Faced with a reduction of the production capacity utilisation rate and of orders recorded in the domestic and international markets at the end of 2012, businesses will exercise caution when investing. Investment, however, receive a boost as a result of the government’s decision to devote a package of 23 billion Swedish krona (0.6% of GDP) to funding, in particular, mining infrastructures. In this context, the aim of returning to fiscal surplus in 2013 is unlikely to be achieved. However, public debt is expected to fall as a result of various privatisation projects. 
 

Exports handicapped by slowing demand and the high Swedish krona exchange rate

Swedish exports represent half of GDP and are mainly directed to Europe (70%), with Germany, the United Kingdom, Denmark and Finland together totalling a third of these sales. Exports slowed significantly in 2012 as a result of the recession in the eurozone and the unfavourable Swedish krona exchange rate, which reached a peak against the euro in mid-2012. They will be undermined by the expected continuation of the cyclical trough in most Northern European countries in 2013. Moreover, the currency’s exchange rate will remain high and continue to adversely affect businesses’ price competitiveness, although the Swedish economy’s fundamentals continue to attract investors. In this context of a slight slowdown, the Sveriges Riksbank could cut its key rate during the year. This would result in a slight depreciation of the Swedish currency towards the end of 2013 and ease the debt-servicing burden of households with variable rate mortgages (about 60% of existing debts). But in October 2012, although the economic slowdown was already beginning to be felt, the central bank decided to prioritise the control of household debt. A fall in rates is therefore not expected in the early part of the year, unless the European economic situation worsens more than expected.

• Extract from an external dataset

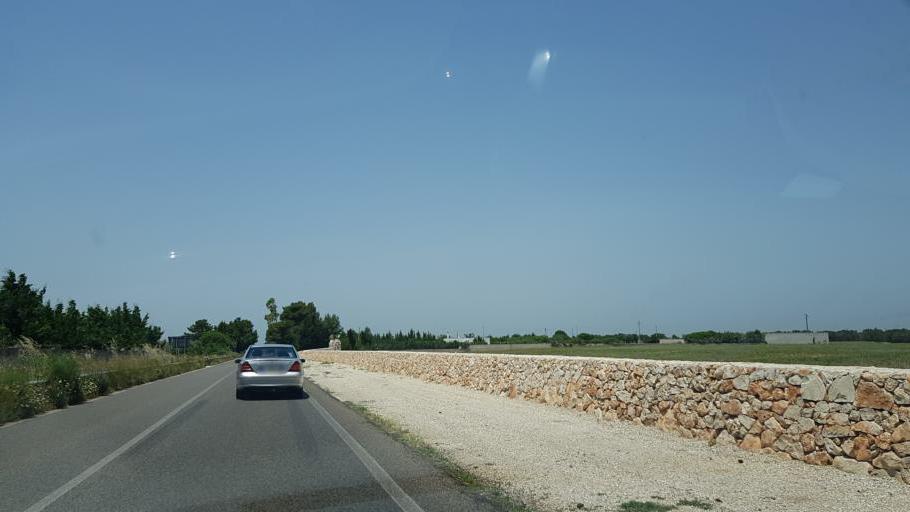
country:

Significant increase in bankruptcies

The banking sector is robust but could be weakened, particularly by its property sector commitments. But at this stage, the house price adjustment is gradual. Access to bank credit is not expected to tighten but demand could be less sustained in a context of household and business caution. Among the exporting sectors, which will suffer most from the fall in orders and the Swedish krona’s high exchange rate, mechanical engineering, cars and chemical products will be the most affected while confidence has also declined in construction and distribution. These difficulties are reflected in the number of bankruptcies: they increased by over 18% in the third quarter of 2012, compared with the same period in 2011 and their number is over 25% higher than the one recorded before the crisis. This tendency is reflected in the slight increase in Coface’s payment incidents index, which, however, remains below the world average.